"For all of us, becoming indigenous to a place means living as if your children's future mattered, to take care of the land as if our lives, both material and spiritual, depended on it." - Robin Wall Kimmerer, Braiding Sweetgrass
This sculpture of a baby in a coconut shell is titled "Niu Born". The word "Niu" is a Polynesian word for coconut. A play on words for New Born. Coconuts float in water and travel thousands of miles. When they land on ground, they take root and flourish across the land. This sculpture represents how Polynesians have flourished throughout the world bringing their deeply rooted traditions, family values, and culture.
-Lilo Tauvao (Artist)
My husband and I saw this sculpture years ago, before we were married, attending an event promoting Polynesian Artists at Cal State Long Beach. It was a night filled with film, music, poetry, spoken word, and various art mediums, but this sculpture was so striking that it made a powerful impact on both Greg and I. Last year, around my son's first birthday, the artist (Lilo Tauvao) made the sculpture available for purchase and after reading his beautiful description the piece spoke to me so much that I knew we needed this piece in our home.

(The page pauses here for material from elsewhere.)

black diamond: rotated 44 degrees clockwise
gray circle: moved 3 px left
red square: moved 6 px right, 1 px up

It makes me think of my father, leaving his small island home in Samoa, with a dream to one day be able to build a home for his parents. His dream took him first to New Zealand where he met a beautiful Maori Maiden, and sprouted roots by started his own family. New Zealand afforded him the opportunity to accomplish his dream and build his parents a home back in his village of Fasito'outa, Upolu, Samoa.
But my father continued to dream and like the coconut travelled thousands of miles to The United States, which he called "The Land of Milk and Honey" to afford his children greater opportunities. I'm so grateful for my immigrant parents for having the courage to sprout new roots in a country far from their island homes while having the strength to stay rooted in their traditions, family values, and culture.
I can see this piece becoming an heirloom to our children. A piece that sparks conversation and brings to our remembrance that no matter how far we travel from the islands,
the islands will always be a part of us.